Product and Software: This article applies to all Aruba controllers and ArubaOS versions.
The voice-aware Dot1x feature in ArubaOS allows optimizing the authentication activities by minimizing authentication transactions, which can affect call quality.
After the 802.1x success, key exchange happens between the client and the AP.
After a certain amount of time (which is configurable), the key rotates/changes.
802.1X transactions in the middle of a call can result in choppy voice quality due to the time taken by the AP and client for the four-way key handshake and the group key handshake.
Without key-caching, key negotiations are important and unavoidable as a client moves from one AP to another. However, ArubaOS can postpone rekeying for the duration of a call when a handset remains on the same AP, thus avoiding choppiness.
Also, rekeying in an 802.1x network can stress the processor of a handset to the degree that it can interrupt voice calls. Therefore, ArubaOS now has a feature that delays rekeying till the handset is idle (not on a call).
To enable this feature in Dot1x authentication profile, issue the following command:
(arun-3200) (802.1X Authentication Profile "dot1x") #voice-aware
Unicast and multicast rekeying and re-authentication can also be enabled in the AAA authentication Dot1x profile.
Also the unicast and multicast rekey and reauthentication intervals can be set in the same profile.

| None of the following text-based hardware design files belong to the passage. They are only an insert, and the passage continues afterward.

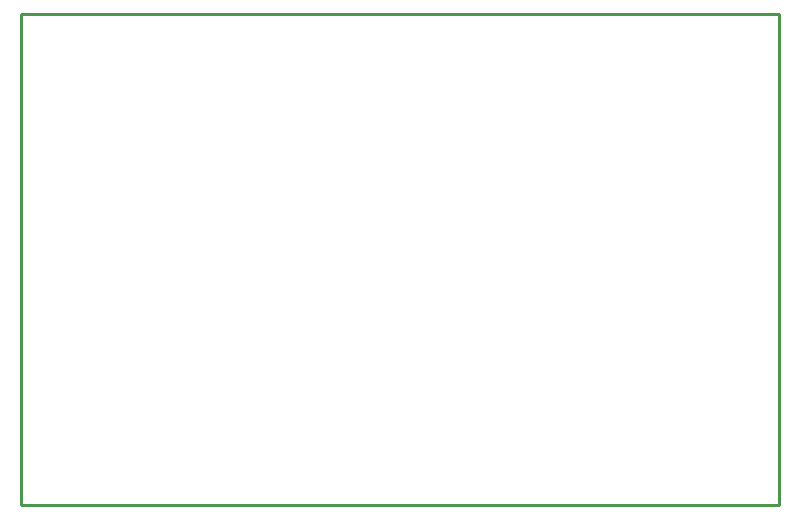
<source format=gbr>
G04 EAGLE Gerber RS-274X export*
G75*
%MOMM*%
%FSLAX34Y34*%
%LPD*%
%IN*%
%IPPOS*%
%AMOC8*
5,1,8,0,0,1.08239X$1,22.5*%
G01*
%ADD10C,0.000000*%
%ADD11C,0.254000*%


D10*
X157480Y-30480D02*
X799900Y-30480D01*
X799900Y385320D01*
X157480Y385320D01*
X157480Y-30480D01*
D11*
X157480Y-30480D02*
X799900Y-30480D01*
X799900Y385320D01*
X157480Y385320D01*
X157480Y-30480D01*
M02*

</source>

802.1X Authentication Profile "dot1x"
-------------------------------------
Parameter Value
--------- -----
Max authentication failures 0
Enforce Machine Authentication Disabled
Machine Authentication: Default Machine Role guest
Machine Authentication Cache Timeout 24 hrs
Blacklist on Machine Authentication Failure Disabled
Machine Authentication: Default User Role guest
Interval between Identity Requests 30 sec
Quiet Period after Failed Authentication 30 sec
Reauthentication Interval 86400 sec ç Configure reauthentication interval
Use Server provided Reauthentication Interval Disabled ç Using re-authentication interval on RADIUS
Multicast Key Rotation Time Interval 1800 sec ç Configure multicast rekey interval
Unicast Key Rotation Time Interval 900 sec ç Configure unicast rekey interval
Authentication Server Retry Interval 30 sec
Authentication Server Retry Count 2
Framed MTU 1100 bytes
Number of times ID-Requests are retried 3
Maximum Number of Reauthentication Attempts 3
Maximum number of times Held State can be bypassed 0
Dynamic WEP Key Message Retry Count 1
Dynamic WEP Key Size 128 bits
Interval between WPA/WPA2 Key Messages 2000 msec
Delay between EAP-Success and WPA2 Unicast Key Exchange 0 msec
Delay between WPA/WPA2 Unicast Key and Group Key Exchange 0 msec
WPA/WPA2 Key Message Retry Count 3
Multicast Key Rotation Disabled ç Enable/Disable Multicast re-keying
Unicast Key Rotation Disabled ç Enable/Disable Unicast re-keying
Reauthentication Disabled ç Enable/Disable re-authentication
Opportunistic Key Caching Enabled
Validate PMKID Disabled
Use Session Key Disabled
Use Static Key Disabled
xSec MTU 1300 bytes
Termination Disabled
Termination EAP-Type N/A
Termination Inner EAP-Type N/A
Token Caching Disabled
Token Caching Period 24 hrs
CA-Certificate N/A
Server-Certificate N/A
TLS Guest Access Disabled
TLS Guest Role guest
Ignore EAPOL-START after authentication Disabled
Handle EAPOL-Logoff Disabled
Ignore EAP ID during negotiation. Disabled
WPA-Fast-Handover Disabled
Disable rekey and reauthentication for clients on call Disabled ç Enable/Disable Voice aware Dot1x
When voice-aware Dot1x is enabled, and when clients are on call, rekey or re-authentication should not happen until the call is disconnected.